▶ _What is needed_:
Provide only the number of lines below in which the string "bounding" occurs.

▶ _Records supplied_:
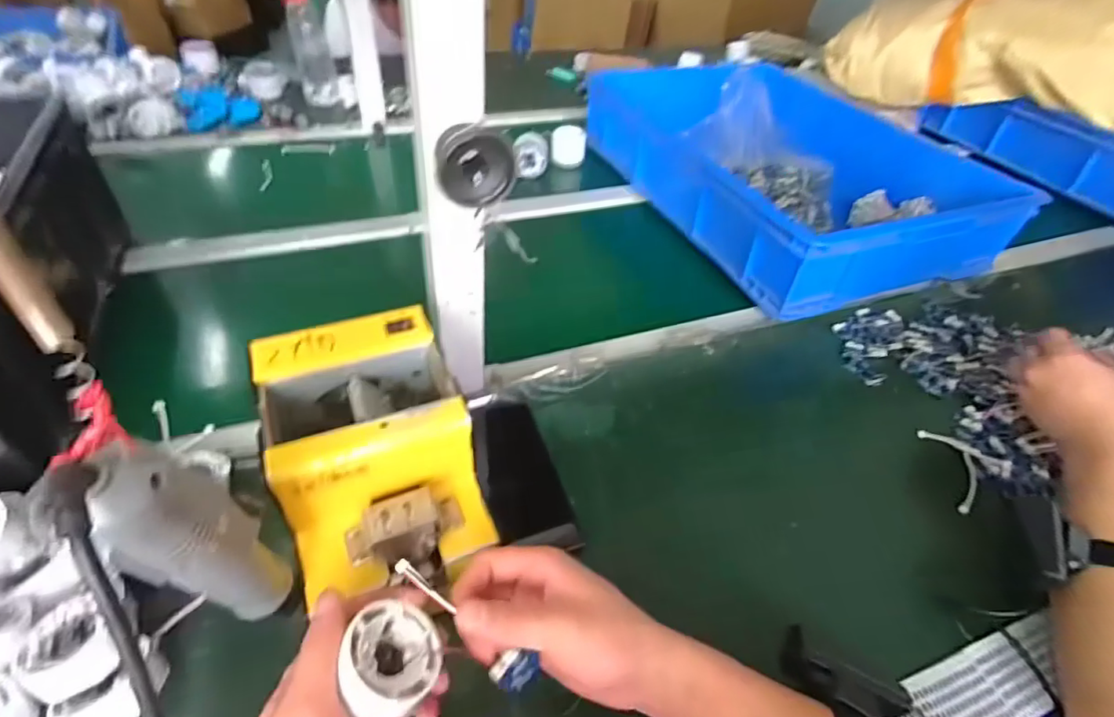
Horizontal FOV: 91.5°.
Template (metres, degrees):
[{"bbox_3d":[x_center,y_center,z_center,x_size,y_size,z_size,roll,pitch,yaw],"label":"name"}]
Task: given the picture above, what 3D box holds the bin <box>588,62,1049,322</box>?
[{"bbox_3d":[0.366,-0.319,0.872,0.455,0.121,0.578,-10,46,-16],"label":"bin"}]

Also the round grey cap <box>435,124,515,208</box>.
[{"bbox_3d":[-0.054,-0.131,0.366,0.049,0.041,0.034,0,44,-7],"label":"round grey cap"}]

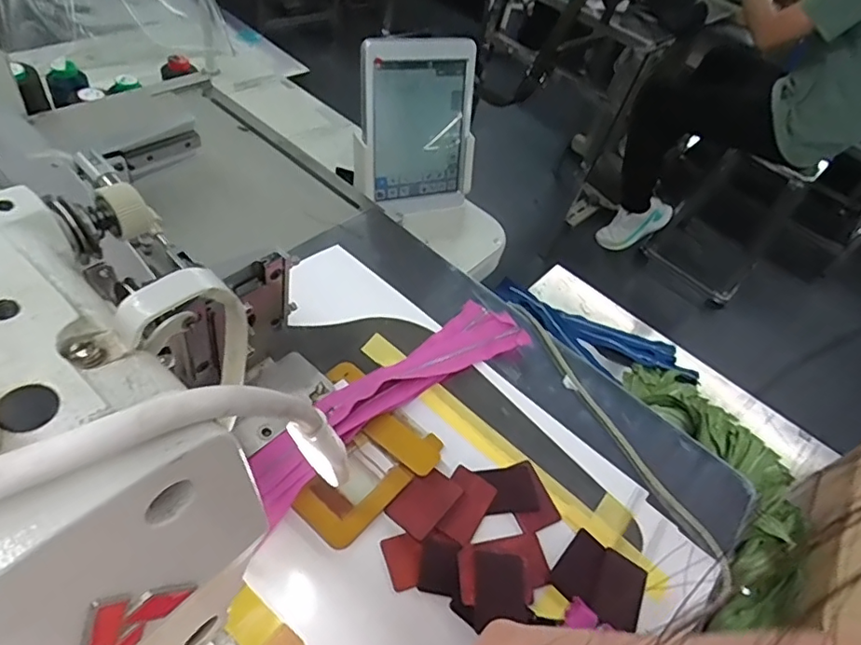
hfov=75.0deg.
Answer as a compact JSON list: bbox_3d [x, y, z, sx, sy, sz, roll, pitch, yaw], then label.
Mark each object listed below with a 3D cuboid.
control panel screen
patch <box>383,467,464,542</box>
[{"bbox_3d":[-0.012,-0.245,0.714,0.158,0.215,0.027,-11,34,-26],"label":"control panel screen"},{"bbox_3d":[-0.003,0.128,0.402,0.034,0.004,0.050,38,55,17],"label":"patch"}]

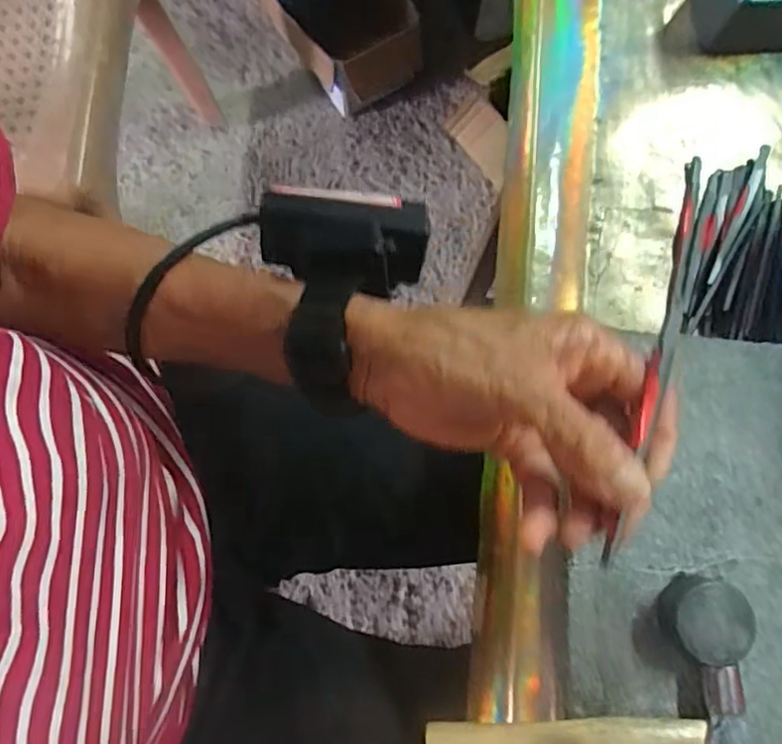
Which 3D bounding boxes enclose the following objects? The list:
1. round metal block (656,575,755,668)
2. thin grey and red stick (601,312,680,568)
[{"bbox_3d":[0.152,0.119,0.301,0.037,0.021,0.038,0,79,1],"label":"round metal block"},{"bbox_3d":[0.091,0.023,0.226,0.008,0.007,0.097,18,85,5],"label":"thin grey and red stick"}]

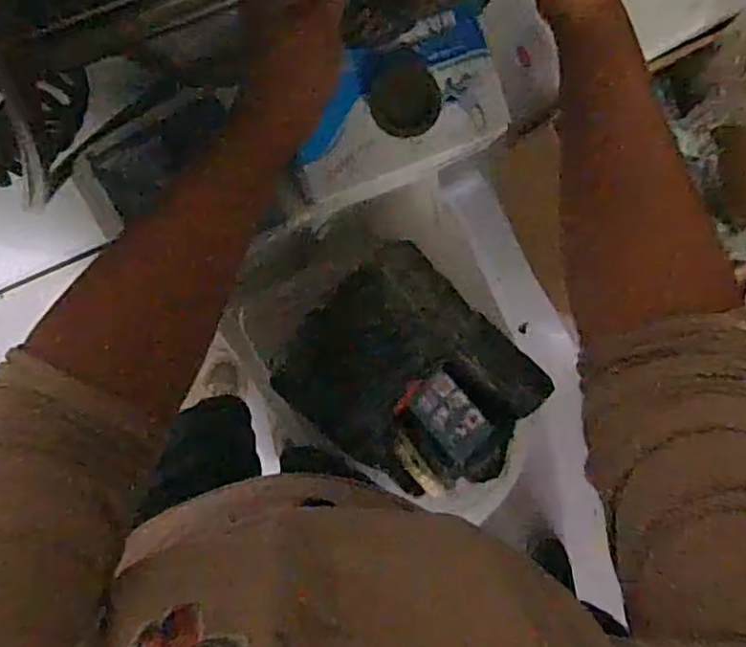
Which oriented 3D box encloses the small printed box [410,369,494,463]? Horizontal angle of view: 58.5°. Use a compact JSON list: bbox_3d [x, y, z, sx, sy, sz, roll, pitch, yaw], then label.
[{"bbox_3d":[0.102,0.124,0.868,0.065,0.025,0.118,-41,97,-5],"label":"small printed box"}]

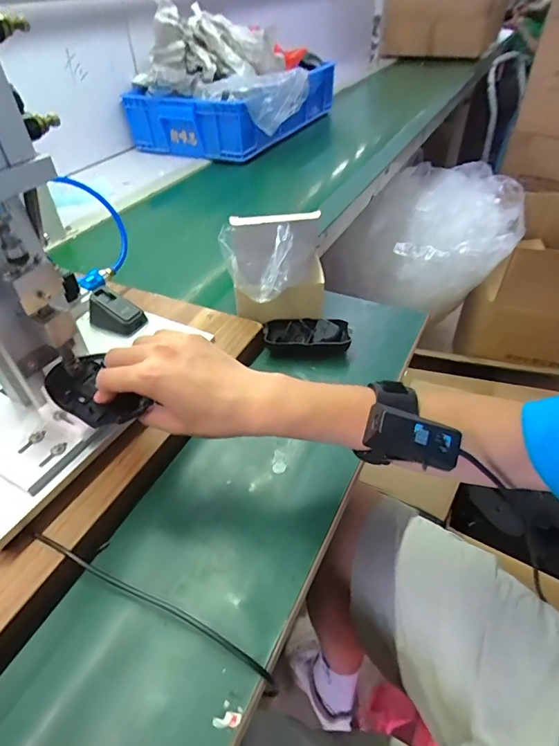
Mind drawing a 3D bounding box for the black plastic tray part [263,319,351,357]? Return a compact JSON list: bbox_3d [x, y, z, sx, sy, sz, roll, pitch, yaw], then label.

▶ _Expected answer_:
2